Glaxo Wellcome and SmithKline Beecham merged in 2000 to form Glaxo SmithKline. The merger of the two UK based global pharmaceutical companies led to the formation of the largest pharmaceutical company in the world. While the Monopolies and Mergers Commission okayed the deal, issues about job loss were raised by British trade unions. The merger provided a range of benefits to Glaxo SmithKline, the emerging company that helped it to evolve as a global leader.
The merger between Glaxo Wellcome and SmithKline Beecham, both UK based global pharmaceutical companies was executed in the year 2000. The emerging company named Glaxo SmithKline was not only the largest pharmaceutical company globally but also UK’s largest company in any industry. That the merger assumed paramount significance in the pharmaceutical industry and in the UK economy as well can easily be understood from the gigantic proportions assumed by the emerging company.
The emerging company’s vision was a global one reaching far beyond the confines of the UK market. As Jean-Pierre Garnier, the then designated chief executive of Glaxo SmithKline (the emerging company) put it, “The new company is global, proud of its roots in the UK and of its corporate domicile in the UK. But a world class competitor cannot operate all of its functions from a market that represents only 6 percent of its existence.”

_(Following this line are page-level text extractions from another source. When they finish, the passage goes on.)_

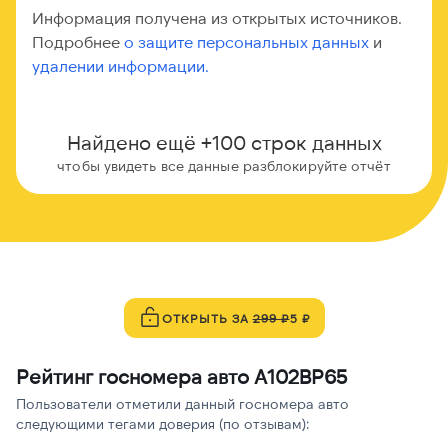
Информация получена из открытых источников.
Подробнее
о защите персональных данных
и
удалении информации.
Найдено ещё +100 строк данных
чтобы увидеть все данные разблокируйте отчёт
ОТКРЫТЬ ЗА
299 ₽
5 ₽
Рейтинг госномера авто А102ВР65
Пользователи отметили данный госномера авто
следующими тегами доверия (по отзывам):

While the merger was not opposed by the Monopolies and Mergers Commission, British trade unions however raised the issue that two to five thousand jobs would be lost in the UK as a result of this merger. The global figure of job losses would be around 15,000 out of the total 105,000 strong workforce.
Five major benefits of the Glaxo SmithKline Beecham Merger that accrued to the emerging company Glaxo SmithKline were –
Greater marketing potential. The emerging company had 40,000 sales and marketing professionals. This included 8000 representatives in the United States of America.
Improved Research and Development (R&D). Both companies were leaders in pharmaceutical research especially in the fields of genomics and bioinformatics.
The emerging company had better consumer marketing techniques at its disposal.
A strong team for talented management.
The merger would lead to lower operational costs for the emerging company.
After the global merger, the Indian arms of both companies, Glaxo India Ltd and SmithKline Beecham Pharmaceuticals (India) Ltd also merged in the following year, 2001.